Dr Morgan will work with clinical partners Dr. Liz Corbett and Dr. Ruth McNerney from the LSHTM and Dr Conrad Bessant from the Bioinformatics Group at Cranfield University to optimise and validate the technique. In the second year of its development, the device will be trialled in the field, in Zimbabwe, where Dr Corbett is based.

“We urgently need an accurate and cost effective method of diagnosing TB,” says Dr Corbett, a Wellcome Trust Senior Clinical Fellow in Tropical Medicine. ” At the moment, because diagnosis is not accurate, people with TB may have to be seen up to 10 times before they can be started on TB treatment. They may be infectious throughout this period and, especially if they also have HIV, at considerable risk of dying before their diagnosis is made.”

The research was welcomed by Dr Ted Bianco, Director of Technology Transfer at the Wellcome Trust.

“Dr Morgan and his colleagues have important technology to offer in the quest for improved detection of active TB, one of the highest priorities identified by clinicians on the front-line of this health emergency,” says Dr Bianco. “Combining their expertise in mass spectrometry with the experience of doctors working in Southern Africa is a potent mix of talent. If you can build instruments rugged enough to look for life elsewhere in the Solar System, you should be able to crack the problem of detecting TB bacteria in the lung of a patient.”

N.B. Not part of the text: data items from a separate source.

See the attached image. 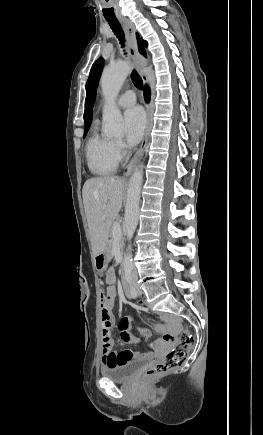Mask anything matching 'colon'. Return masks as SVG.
Wrapping results in <instances>:
<instances>
[{
    "label": "colon",
    "instance_id": "1",
    "mask_svg": "<svg viewBox=\"0 0 263 435\" xmlns=\"http://www.w3.org/2000/svg\"><path fill=\"white\" fill-rule=\"evenodd\" d=\"M104 293H100L101 302L104 300ZM103 342L101 343V348L103 350H113L115 343V336L109 328L103 331ZM193 344L192 337L188 334V330H183V334L180 339V344L178 347L170 350L163 360L155 363L149 367L143 374L142 379L145 382H150L158 377L164 375L168 371L181 366L185 359L188 351L191 349Z\"/></svg>",
    "mask_w": 263,
    "mask_h": 435
}]
</instances>
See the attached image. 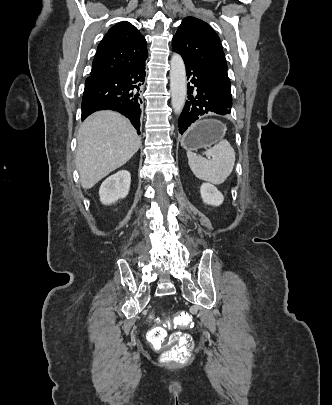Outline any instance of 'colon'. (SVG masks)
Wrapping results in <instances>:
<instances>
[{
	"label": "colon",
	"instance_id": "1",
	"mask_svg": "<svg viewBox=\"0 0 332 405\" xmlns=\"http://www.w3.org/2000/svg\"><path fill=\"white\" fill-rule=\"evenodd\" d=\"M173 321L178 326L183 328H191L193 326V320L189 313L185 311H179L173 314ZM162 327H169V320L161 321ZM162 327H156L149 333V340L156 346H161L167 340V332ZM171 343H174L172 349L165 353V359L170 361H184L187 360L193 351L194 342L189 334L175 332L172 333L169 338Z\"/></svg>",
	"mask_w": 332,
	"mask_h": 405
}]
</instances>
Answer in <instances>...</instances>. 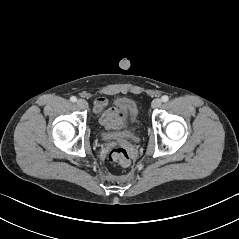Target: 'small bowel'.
Listing matches in <instances>:
<instances>
[{"label":"small bowel","mask_w":239,"mask_h":239,"mask_svg":"<svg viewBox=\"0 0 239 239\" xmlns=\"http://www.w3.org/2000/svg\"><path fill=\"white\" fill-rule=\"evenodd\" d=\"M95 110L100 123L109 130L120 129L124 124L125 111L114 107H107V100L103 97L96 99Z\"/></svg>","instance_id":"c3829d8e"}]
</instances>
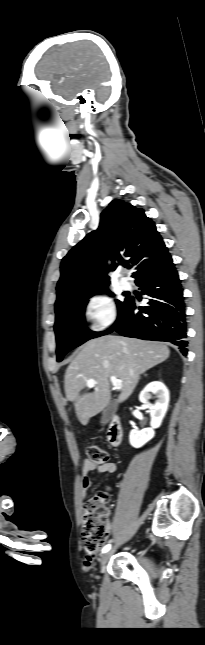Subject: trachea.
<instances>
[{
    "label": "trachea",
    "mask_w": 205,
    "mask_h": 645,
    "mask_svg": "<svg viewBox=\"0 0 205 645\" xmlns=\"http://www.w3.org/2000/svg\"><path fill=\"white\" fill-rule=\"evenodd\" d=\"M125 267H126V268H129V266H128V265H125Z\"/></svg>",
    "instance_id": "3493384b"
}]
</instances>
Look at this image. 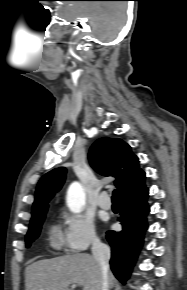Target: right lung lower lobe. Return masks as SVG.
Here are the masks:
<instances>
[{"mask_svg": "<svg viewBox=\"0 0 187 290\" xmlns=\"http://www.w3.org/2000/svg\"><path fill=\"white\" fill-rule=\"evenodd\" d=\"M147 197L148 193L137 200L122 202L119 218L122 231L106 233L112 251L110 266L116 278L123 284L129 278L142 246L144 231L147 229L146 215L150 211Z\"/></svg>", "mask_w": 187, "mask_h": 290, "instance_id": "right-lung-lower-lobe-1", "label": "right lung lower lobe"}]
</instances>
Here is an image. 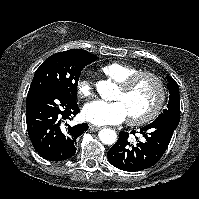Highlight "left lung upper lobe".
<instances>
[{
    "label": "left lung upper lobe",
    "instance_id": "5c2ea615",
    "mask_svg": "<svg viewBox=\"0 0 199 199\" xmlns=\"http://www.w3.org/2000/svg\"><path fill=\"white\" fill-rule=\"evenodd\" d=\"M168 81V90L170 93L169 103L167 108L157 117L156 120H169L179 123L180 121V95H179V86L177 83L170 77L167 76Z\"/></svg>",
    "mask_w": 199,
    "mask_h": 199
}]
</instances>
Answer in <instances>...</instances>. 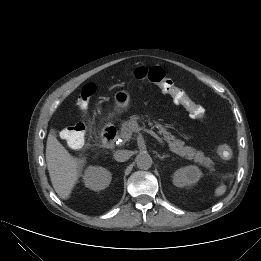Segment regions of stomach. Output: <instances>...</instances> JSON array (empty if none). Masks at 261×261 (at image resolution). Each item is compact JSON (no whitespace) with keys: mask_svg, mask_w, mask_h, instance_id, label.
Masks as SVG:
<instances>
[{"mask_svg":"<svg viewBox=\"0 0 261 261\" xmlns=\"http://www.w3.org/2000/svg\"><path fill=\"white\" fill-rule=\"evenodd\" d=\"M114 112L112 115L121 114L126 112L131 107V97L130 94L125 90L117 91L114 95Z\"/></svg>","mask_w":261,"mask_h":261,"instance_id":"stomach-1","label":"stomach"}]
</instances>
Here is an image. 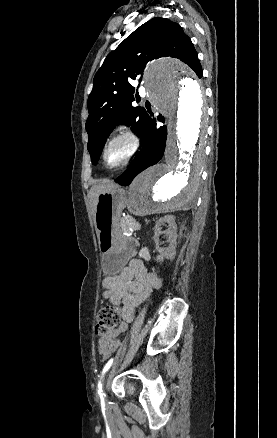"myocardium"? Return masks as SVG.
Masks as SVG:
<instances>
[{"label": "myocardium", "mask_w": 277, "mask_h": 438, "mask_svg": "<svg viewBox=\"0 0 277 438\" xmlns=\"http://www.w3.org/2000/svg\"><path fill=\"white\" fill-rule=\"evenodd\" d=\"M120 140H126L128 142L129 144L128 152L121 162L115 165H109L106 160L107 151L112 144ZM139 149H140V139L138 135L131 129H125L118 132L108 140L102 151V156H101L102 161L104 165L110 170L120 169L128 165L135 158Z\"/></svg>", "instance_id": "obj_1"}]
</instances>
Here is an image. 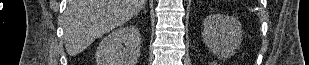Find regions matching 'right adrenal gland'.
Listing matches in <instances>:
<instances>
[{
	"label": "right adrenal gland",
	"mask_w": 309,
	"mask_h": 65,
	"mask_svg": "<svg viewBox=\"0 0 309 65\" xmlns=\"http://www.w3.org/2000/svg\"><path fill=\"white\" fill-rule=\"evenodd\" d=\"M143 11H144V14H146V8L145 7L143 8Z\"/></svg>",
	"instance_id": "right-adrenal-gland-1"
}]
</instances>
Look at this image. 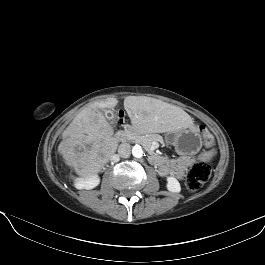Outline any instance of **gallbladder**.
I'll return each instance as SVG.
<instances>
[{"label":"gallbladder","mask_w":265,"mask_h":265,"mask_svg":"<svg viewBox=\"0 0 265 265\" xmlns=\"http://www.w3.org/2000/svg\"><path fill=\"white\" fill-rule=\"evenodd\" d=\"M106 116H107V118L110 120V119L113 118L114 114H113L112 111H107Z\"/></svg>","instance_id":"gallbladder-1"}]
</instances>
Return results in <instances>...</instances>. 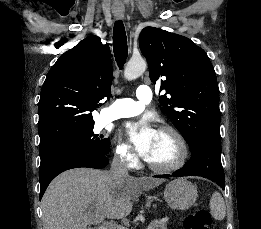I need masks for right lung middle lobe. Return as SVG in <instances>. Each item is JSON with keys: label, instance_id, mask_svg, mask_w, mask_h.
<instances>
[{"label": "right lung middle lobe", "instance_id": "1", "mask_svg": "<svg viewBox=\"0 0 261 229\" xmlns=\"http://www.w3.org/2000/svg\"><path fill=\"white\" fill-rule=\"evenodd\" d=\"M89 130L85 134L58 145L56 147L39 150L41 163L53 159L78 157V156H105L109 153L110 140L102 139Z\"/></svg>", "mask_w": 261, "mask_h": 229}]
</instances>
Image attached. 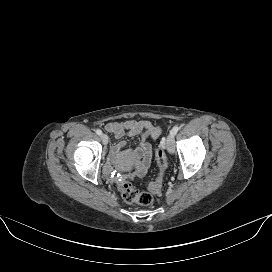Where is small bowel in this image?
<instances>
[{
	"label": "small bowel",
	"mask_w": 272,
	"mask_h": 272,
	"mask_svg": "<svg viewBox=\"0 0 272 272\" xmlns=\"http://www.w3.org/2000/svg\"><path fill=\"white\" fill-rule=\"evenodd\" d=\"M105 130L120 141L112 148L114 155H118L126 146L125 136H140V145L127 152L130 157L141 159L137 175H142L148 169L152 159V144L159 137L161 129L148 120L125 122H109L105 125Z\"/></svg>",
	"instance_id": "obj_1"
}]
</instances>
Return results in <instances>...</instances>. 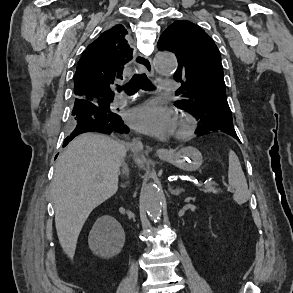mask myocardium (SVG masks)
I'll return each instance as SVG.
<instances>
[{
  "label": "myocardium",
  "instance_id": "f54148a6",
  "mask_svg": "<svg viewBox=\"0 0 293 293\" xmlns=\"http://www.w3.org/2000/svg\"><path fill=\"white\" fill-rule=\"evenodd\" d=\"M195 119L187 114L179 115L176 119L175 136L178 139H186L192 136L196 130Z\"/></svg>",
  "mask_w": 293,
  "mask_h": 293
}]
</instances>
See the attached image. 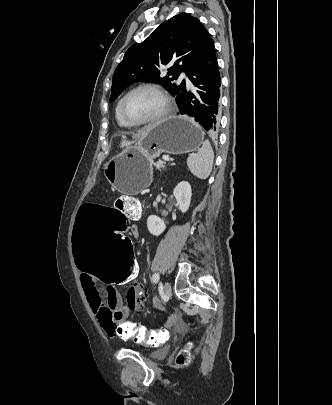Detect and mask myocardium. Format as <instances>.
Wrapping results in <instances>:
<instances>
[{"label":"myocardium","instance_id":"obj_1","mask_svg":"<svg viewBox=\"0 0 332 405\" xmlns=\"http://www.w3.org/2000/svg\"><path fill=\"white\" fill-rule=\"evenodd\" d=\"M141 89H150L155 91L162 99L163 101V108L162 110L154 117L146 119V120H141V121H132L130 120L124 112V102L125 100L135 91L141 90ZM172 109V104H171V100L168 96V94L166 93V91L159 85L154 84V83H142L139 84L135 87H133L132 89H130L128 92H126L122 98L119 101V115L121 117V119L129 124L130 126H142V125H148V124H153V123H157L161 120H163L164 118H166Z\"/></svg>","mask_w":332,"mask_h":405}]
</instances>
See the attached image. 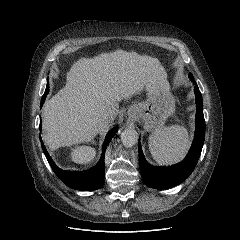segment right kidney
<instances>
[{"instance_id": "obj_1", "label": "right kidney", "mask_w": 240, "mask_h": 240, "mask_svg": "<svg viewBox=\"0 0 240 240\" xmlns=\"http://www.w3.org/2000/svg\"><path fill=\"white\" fill-rule=\"evenodd\" d=\"M96 151L92 147L80 146L76 147L71 152L72 161L83 164L89 163L95 157Z\"/></svg>"}]
</instances>
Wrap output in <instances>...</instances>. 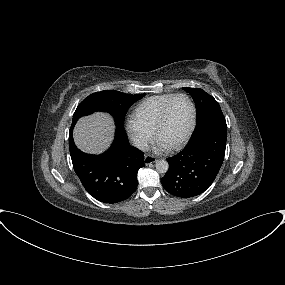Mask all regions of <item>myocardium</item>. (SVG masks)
<instances>
[{
    "instance_id": "myocardium-1",
    "label": "myocardium",
    "mask_w": 285,
    "mask_h": 285,
    "mask_svg": "<svg viewBox=\"0 0 285 285\" xmlns=\"http://www.w3.org/2000/svg\"><path fill=\"white\" fill-rule=\"evenodd\" d=\"M180 97L185 98L188 101L189 105H190V108H191V120H190V124H189L188 130L186 131L185 135L178 142H176L175 144L169 146V149H172V150L179 149L183 145H185L188 142V140L190 139V137L192 136L193 131L195 129L196 119H197V112H196L195 104L192 101V99L190 98V96L185 94V93L174 94L166 102V104L164 105V107H163V109H162V111H161V113L159 115V118H158V120L156 122L155 128H154V135H155L156 138H158V134H159L162 126L164 125V123H165V121L167 119L168 112H169L171 104L177 98H180Z\"/></svg>"
}]
</instances>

The Wellcome Trust funded development of the original mass spectrometer on the Beagle 2 mission to Mars. Professor Colin Pillinger, the driving force behind the mission, has praised the Trust’s vision.

“The Wellcome Trust had the foresight to see that the miniaturisation process needed to develop a mass spectrometer capable of fitting onto a spacecraft could have applications far closer to home,” says Professor Pillinger. “It is very rewarding to see such vision paying off in clinical research.”